# WORK ORDER 1
From the passage on −ICOHP bonding and auxeticity below, list every X10-2_2 material it names.
# WORK ORDER 2
Answer these questions using the passage on −ICOHP bonding and auxeticity below. Put each answer on its own line, labeled to match.
(a) What −ICOHP value does the passage give as the critical point that determines the auxeticity of X10-2_2?
(b) Which figure shows the −ICOHP values and strain responses along the b direction?
(c) In P10-2_2, what is the −ICOHP value between the P5 and P6 atoms under a strain of −5%?
# WORK ORDER 3
Continue the passage on −ICOHP bonding and auxeticity in X10-2_2 from its last sentence.

It was revealed that the −ICOHP value between the X5 and X6 atoms increased in the order of P < As < Sb < Bi under the case of no strain, suggesting an increasing tendency of bonding features between X5 and X6. When strain was applied, this −ICOHP value showed a decreasing tendency from the −ICOHP value between P5 and P6 from a compressive strain of −5% to a tensile strain of +5%. In P10-2_2, the −ICOHP between the P5 and P6 atoms showed a decreasing range from 1.0 eV under a strain of −5% to 0.8 eV when the strain was increased to −2%. In As10-2_2, the −ICOHP value between the As5 and As6 atoms was above 0.9 eV under compressive strain, and correspondingly, was below 0.9 eV under tensile strain, the former corresponded to negative correlations between εa and εb (positive Poisson's ratio) while the latter corresponded to positive correlations between εa and εb (negative Poisson's ratio). As for Sb10-2_2 and Bi10-2_2, the −ICOHP value stayed above 0.9 eV over the whole changing process of strain, corresponding to negative correlations between εa and εb. The −ICOHP values and the strain responses along the b direction are shown in Fig. S7, which exhibited quite similar results to those in Fig. 11. Therefore, it could be concluded that an −ICOHP value of ∼0.9 eV is a critical point determining the auxeticity of X10-2_2. Of course this −ICOHP value is just a reference but it shows the dependence of auxeticity on the bonding between the X5 and X6 atoms. The weak bonding between X5 and X6 (such as in P10-2_2 and stretched As10-2_2) had little influence on the movement of the upper and lower pentagon rings mentioned above, resulting in negative Poisson's ratios. Nevertheless, if this interatomic interaction becomes strong, compression and stretching of the X5-X6 bond are difficult and the atomic displacements of the upper and lower pentagon rings become less flexible. Consequently, other atoms have to adjust their moving directions and the movements with opposite directions between the upper and lower pentagon rings are destroyed.

# INFORMATION GIVEN
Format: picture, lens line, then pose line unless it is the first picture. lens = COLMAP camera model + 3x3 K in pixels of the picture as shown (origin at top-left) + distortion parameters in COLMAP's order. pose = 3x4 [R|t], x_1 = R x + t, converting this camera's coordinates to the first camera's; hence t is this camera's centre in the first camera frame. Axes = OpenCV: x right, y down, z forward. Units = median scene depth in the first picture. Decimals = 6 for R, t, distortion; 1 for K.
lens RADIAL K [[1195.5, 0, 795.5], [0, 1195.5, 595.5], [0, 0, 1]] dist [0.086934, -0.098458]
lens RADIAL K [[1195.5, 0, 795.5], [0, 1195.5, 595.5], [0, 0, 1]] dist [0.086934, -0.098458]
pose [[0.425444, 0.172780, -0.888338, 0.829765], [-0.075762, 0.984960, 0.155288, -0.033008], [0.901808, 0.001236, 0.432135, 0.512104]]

==

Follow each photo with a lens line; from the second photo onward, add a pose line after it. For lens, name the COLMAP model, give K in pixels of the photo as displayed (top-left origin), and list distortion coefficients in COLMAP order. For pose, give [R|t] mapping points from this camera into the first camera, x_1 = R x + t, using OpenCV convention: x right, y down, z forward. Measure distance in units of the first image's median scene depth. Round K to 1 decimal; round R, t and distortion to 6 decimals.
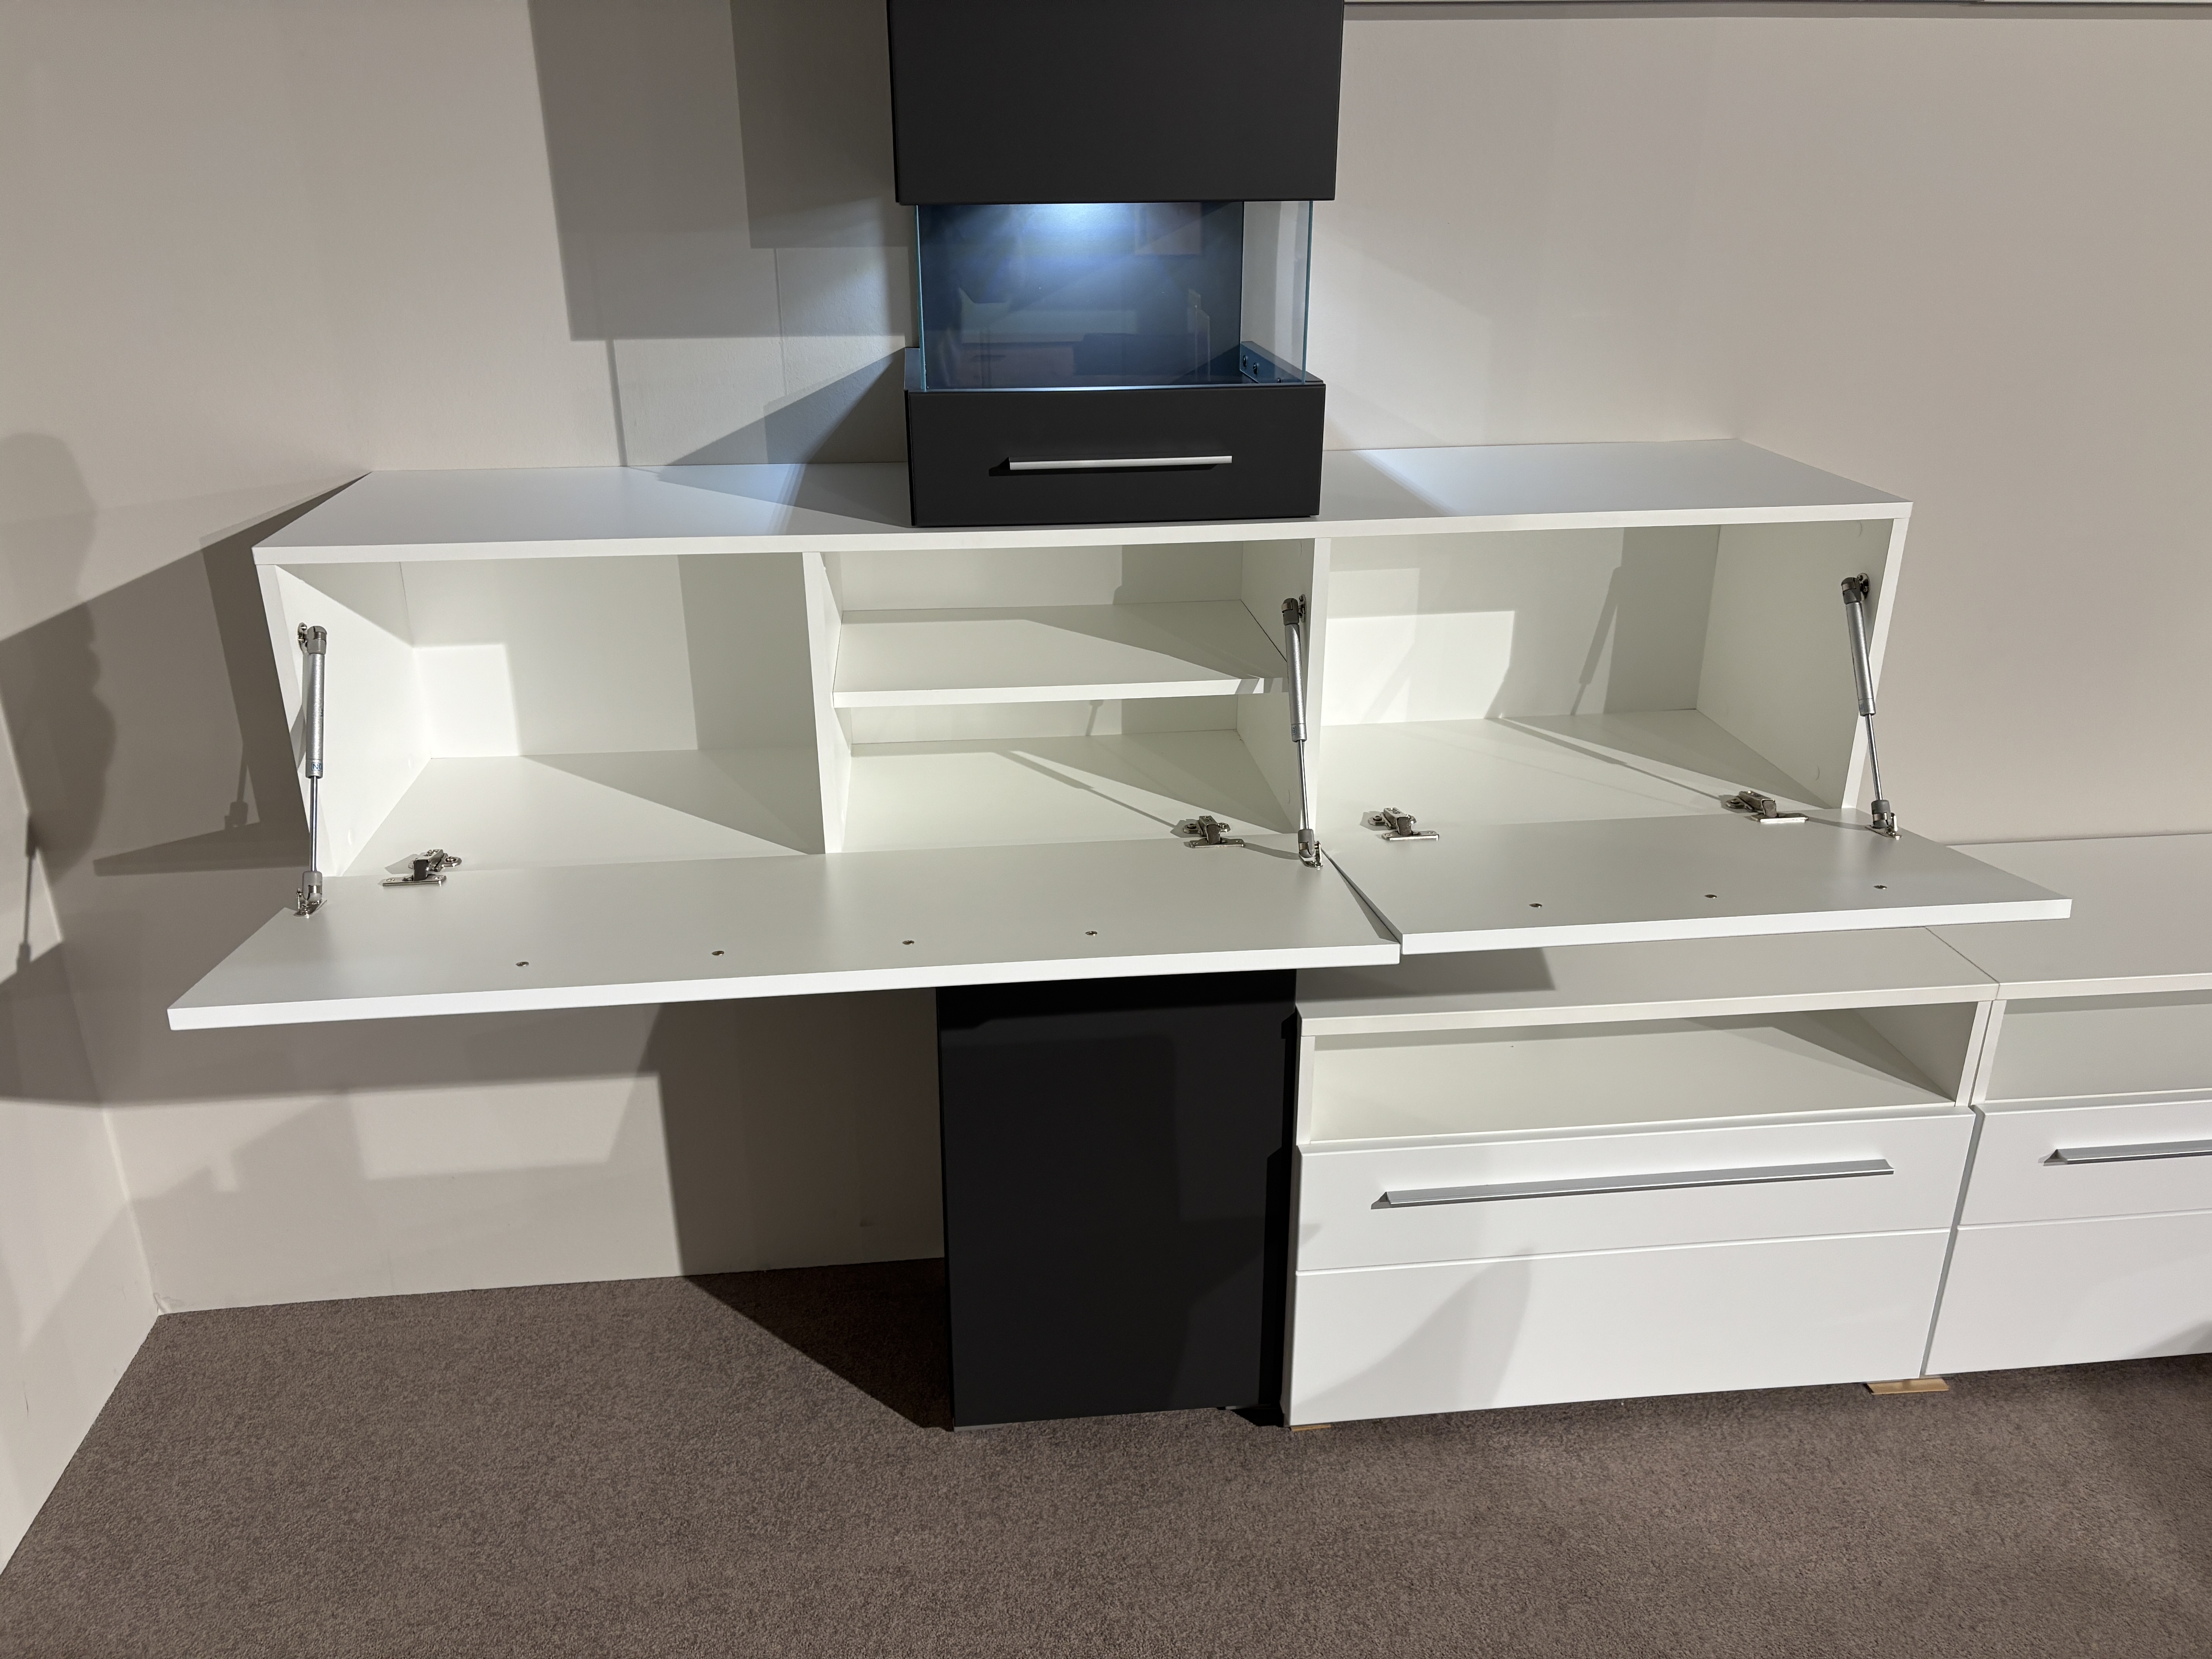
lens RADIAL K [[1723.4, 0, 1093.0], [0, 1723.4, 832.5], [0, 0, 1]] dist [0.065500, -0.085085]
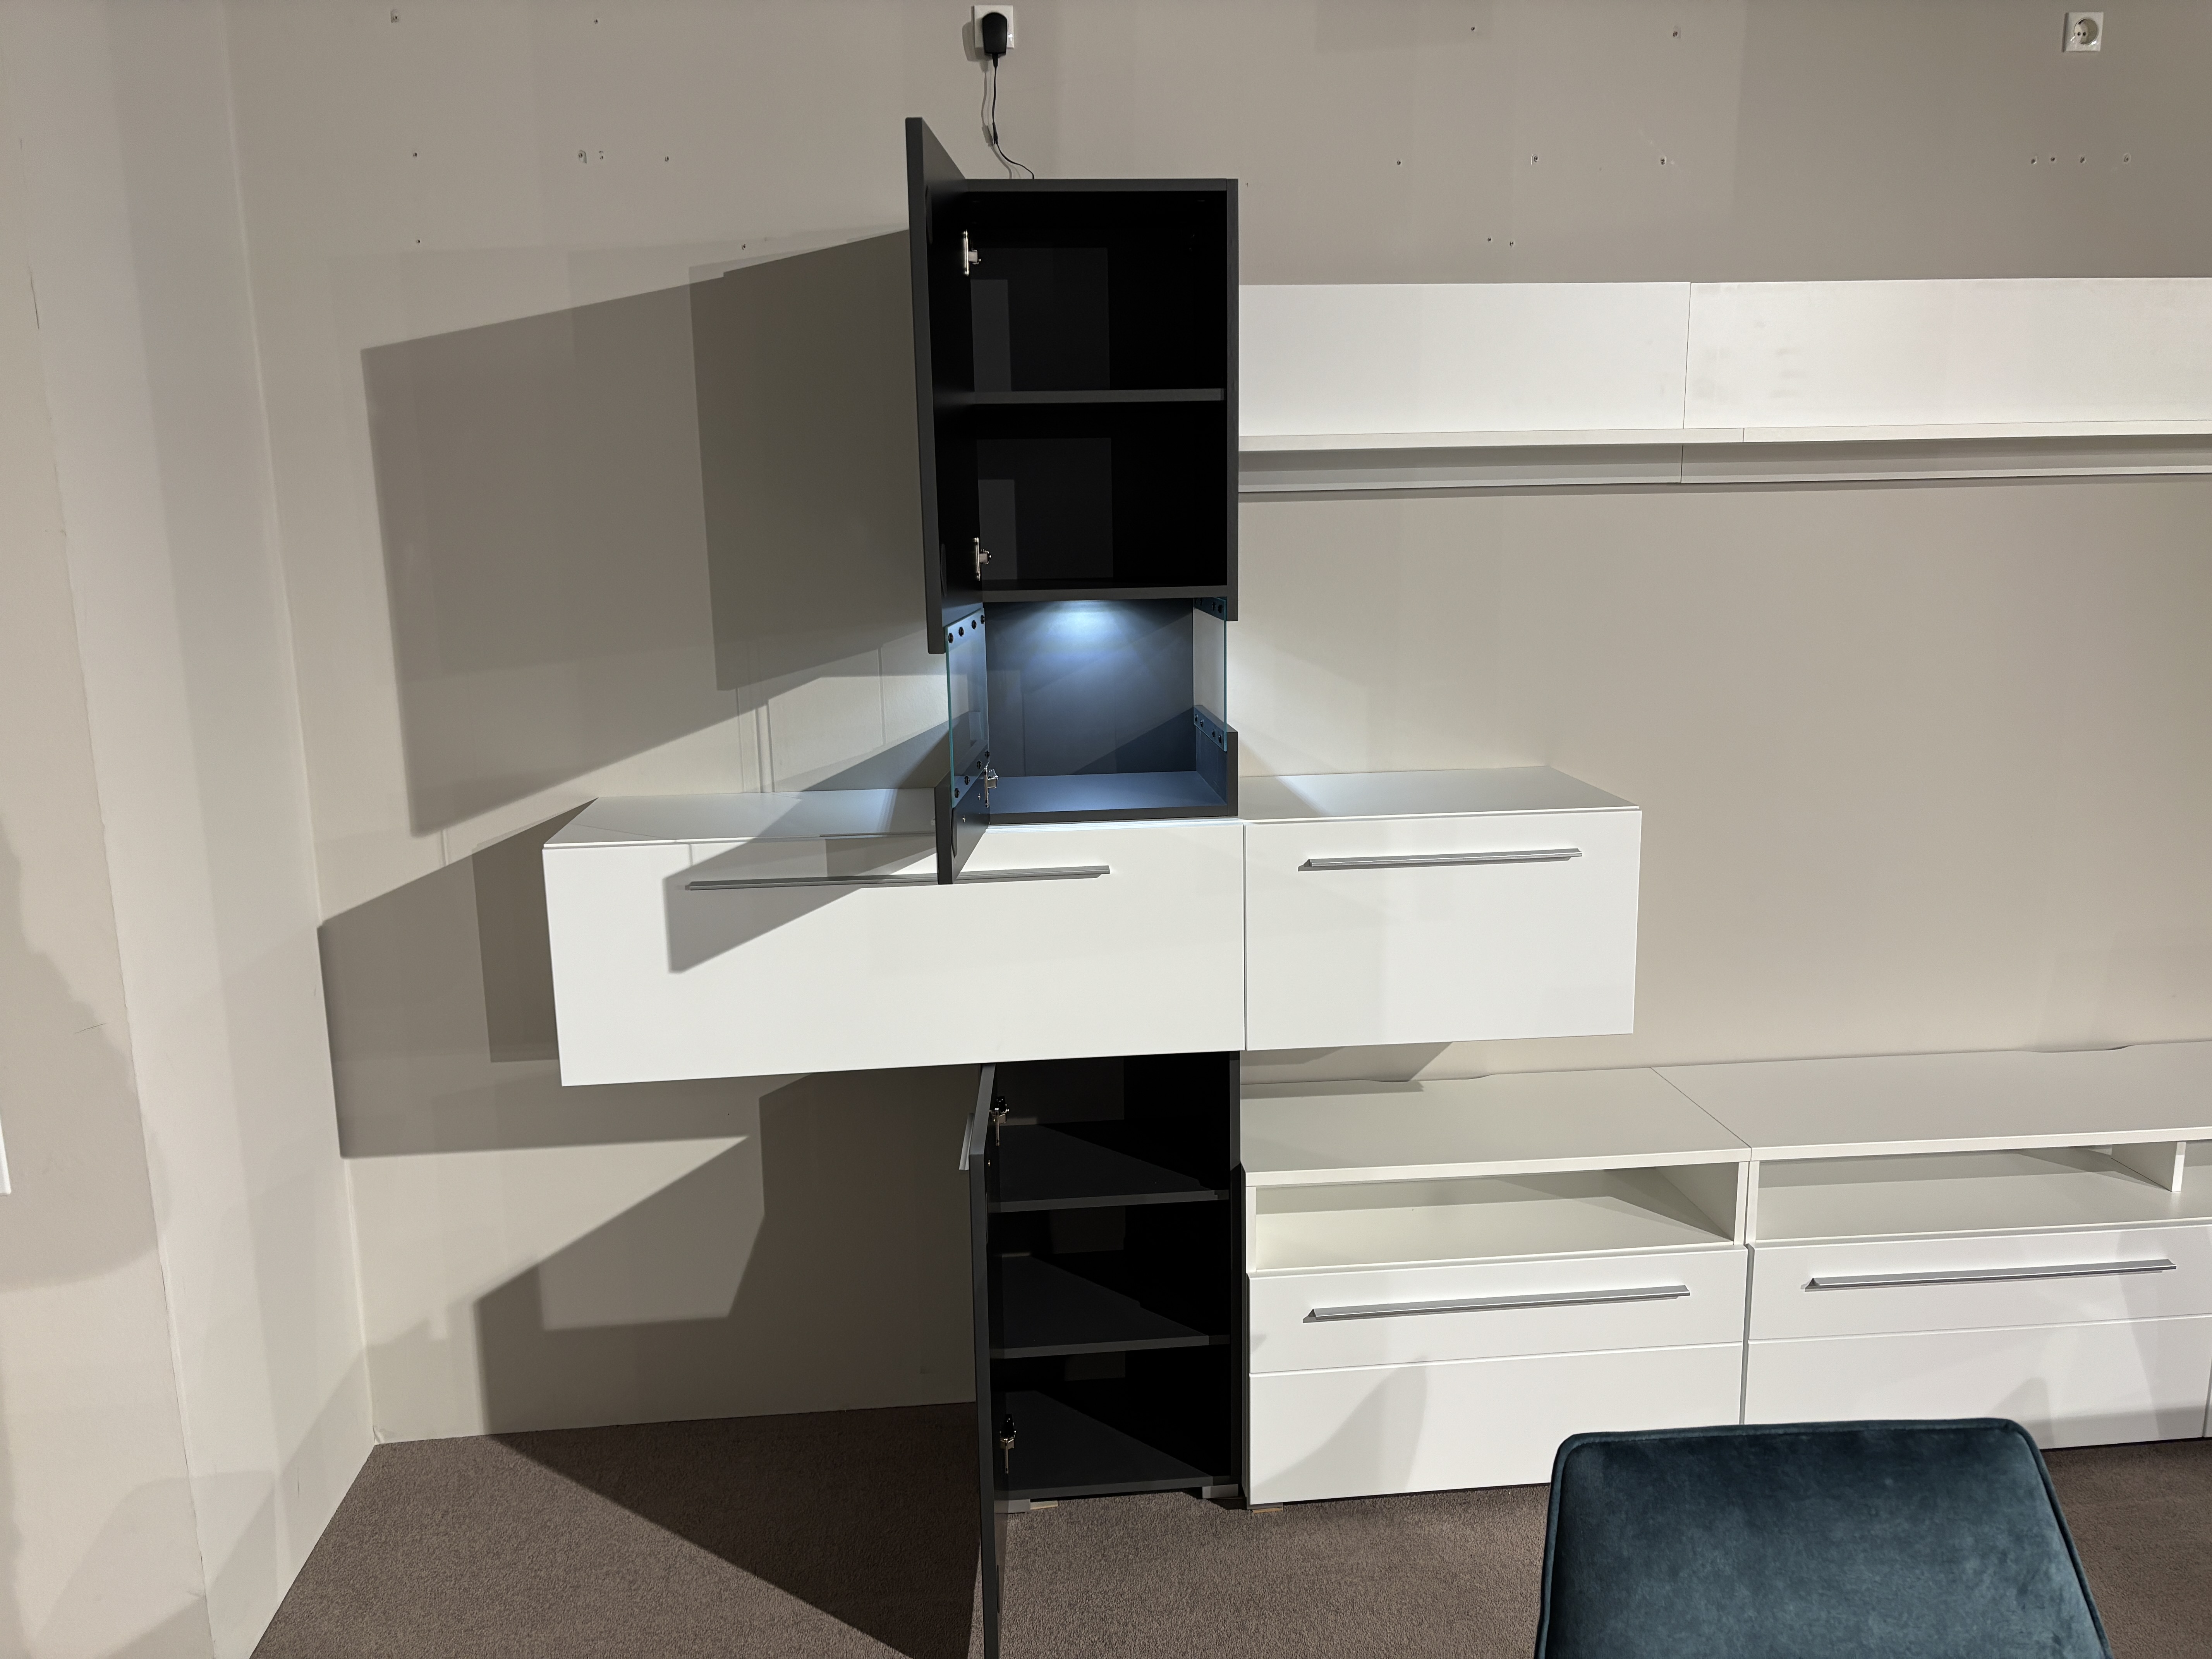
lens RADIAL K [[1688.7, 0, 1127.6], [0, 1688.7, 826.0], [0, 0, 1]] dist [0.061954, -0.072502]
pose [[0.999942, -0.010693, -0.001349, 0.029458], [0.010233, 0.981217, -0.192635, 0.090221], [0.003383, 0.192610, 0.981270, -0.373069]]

* * *

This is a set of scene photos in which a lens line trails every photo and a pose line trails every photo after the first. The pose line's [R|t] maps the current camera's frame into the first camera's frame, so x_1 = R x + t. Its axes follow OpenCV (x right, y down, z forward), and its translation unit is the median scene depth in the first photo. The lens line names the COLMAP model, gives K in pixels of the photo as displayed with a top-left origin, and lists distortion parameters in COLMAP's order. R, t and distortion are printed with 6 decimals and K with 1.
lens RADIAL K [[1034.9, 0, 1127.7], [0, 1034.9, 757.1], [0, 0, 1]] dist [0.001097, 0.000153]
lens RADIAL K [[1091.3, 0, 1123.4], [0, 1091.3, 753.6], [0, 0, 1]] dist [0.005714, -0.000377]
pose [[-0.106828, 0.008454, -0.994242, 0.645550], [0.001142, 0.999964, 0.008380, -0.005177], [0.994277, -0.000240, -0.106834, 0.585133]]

# EXERCISE RESULT 1
P10-2_2, As10-2_2, Sb10-2_2, Bi10-2_2

# EXERCISE RESULT 2
(a) ∼0.9 eV
(b) Fig. S7
(c) 1.0 eV

# EXERCISE RESULT 3
In short, the weak interatomic interaction between the X5 and X6 atoms in P10-2_2 and stretched As10-2_2 induced negative Poisson's ratios, whereas the strong interatomic interaction between them in Sb10-2_2, Bi10-2_2, and compressed As10-2_2 induced positive Poisson's ratios. The increasing tendency of this interatomic interaction from P to Bi is connected with the large extension of the valence orbitals of heavy atoms, which increases the orbital overlap between the X5 and X6 atoms. Such interatomic interaction regularly increasing from non-bonding to partial bonding along with the change of group-VA elements was not found in the X12-14 phase and herein all the four X12-14 structures had negative Poisson's ratios.

4. Conclusions

In this work, two new phases of 2D group-VA materials, namely X10-2_2 and X12-14 (X = P, As, Sb, and Bi), were predicted and systematically studied. Based on calculations of the cohesive energies, phonon spectra, molecular dynamics simulations, and elastic constant, these eight structures were found to be stable from the viewpoint of both thermodynamic and kinetic stability, suggesting the good possibilities of their existence.

Analyses of the electronic structures of the X10-2_2 and X12-14 structures revealed that they are all indirect bandgap semiconductors. The structures with the same phase had similar band structures but the bandgaps decreased in the order of P > As > Sb > Bi. All these structures had high electron mobility, especially the Sb10-2_2 structure with an electron mobility of 31[thin space (1/6-em)]493 cm2 V−1 s−1 along the y direction, making them suitable for nanoelectronic devices.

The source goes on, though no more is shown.